(Document segment Opens)
- Born: Daniel Duchaine 1952
- Died: January 12, 2000 (aged 47–48) Carlsbad, California
- Education: Boston University (B.A., Education 1975)
- Occupations: Columnist, writer
- Spouse(s): ???? (m. ??; div. ??) Ann Miller ​ ​(m. 1988)​
- Writing career
- Period: 1981–2000
- Notable works: The Underground Steroid Handbook; Underground Body Opus: Militant Weight Loss & Recomposition;

= Dan Duchaine =

American bodybuilder, steroid promoter (1952–2000)

Daniel Duchaine (1952 – January 12, 2000) was an American bodybuilder. Nicknamed the steroid guru, Duchaine gained worldwide notoriety due to his outspoken opinions on the use of performance-enhancing drugs, and made numerous television appearances discussing the subject on shows such as 20/20, Geraldo, and 60 Minutes. Steroid Nation author and ESPN writer Shaun Assael called Duchaine "a founding father of the steroid movement." Duchaine was a low-carbohydrate diet advocate and promoted his own diet, the "Bodyopus diet".

== Duchaine and steroids ==
Duchaine began competitive bodybuilding in his home state of Maine in 1977; however, after he had no luck (describing himself as a "miserable bodybuilder"), he began using anabolic steroids that he persuaded his family physician in Portland to prescribe as a training aid. However, after beginning their use he said "I still wasn't very good. Obviously something wasn't working, and the doctors and the pharmacists couldn't really answer my questions. So I started looking into steroids on my own." This was the start of the quest for knowledge that would eventually land him the title of "Guru" on the subject. He moved to Los Angeles in 1978.

In mid-1987, Duchaine was caught and indicted on conspiracy and mislabeling charges. He pleaded guilty to the two counts and was sentenced to a maximum of three years in federal prison with five years of probation by Judge J. Lawrence Irving of San Diego Federal Court. In November 1988 Duchaine was profiled by The New York Times on its front page as part of an Olympics-inspired series on steroids in sports.
(Document segment Closes)
(Input data Opens)
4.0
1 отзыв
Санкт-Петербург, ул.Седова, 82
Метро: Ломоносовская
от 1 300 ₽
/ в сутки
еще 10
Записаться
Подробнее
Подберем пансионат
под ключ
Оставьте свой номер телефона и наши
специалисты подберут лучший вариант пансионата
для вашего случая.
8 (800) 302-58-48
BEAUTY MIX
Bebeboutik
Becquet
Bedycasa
(Input data Closes)
(Input data Opens)
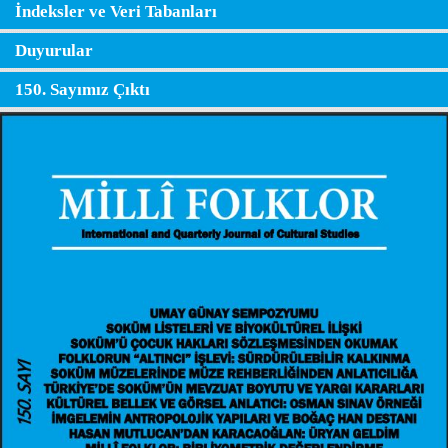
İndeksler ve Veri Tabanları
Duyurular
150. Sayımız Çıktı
(Input data Closes)
(Input data Opens)
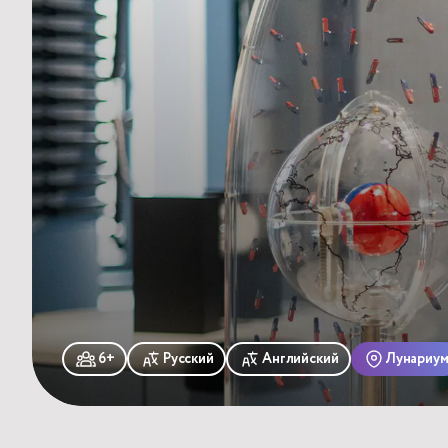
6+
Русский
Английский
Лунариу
(Input data Closes)
> _Exercise instructions_
(A) Reproduce the passage of the Dan Duchaine text from "- Born: Daniel" to "steroid promoter (1952–2000)".
(B) Answer these questions using the Dan Duchaine text.
(i) Which university did Duchaine attend?
(ii) In what year did he move to Los Angeles?
(iii) Which newspaper profiled him on its front page in November 1988?

> _Solutions to the tasks_
(A)
- Born: Daniel Duchaine 1952
- Died: January 12, 2000 (aged 47–48) Carlsbad, California
- Education: Boston University (B.A., Education 1975)
- Occupations: Columnist, writer
- Spouse(s): ???? (m. ??; div. ??) Ann Miller ​ ​(m. 1988)​
- Writing career
- Period: 1981–2000
- Notable works: The Underground Steroid Handbook; Underground Body Opus: Militant Weight Loss & Recomposition;

= Dan Duchaine =

American bodybuilder, steroid promoter (1952–2000)

(B)
(i) Boston University
(ii) 1978
(iii) The New York Times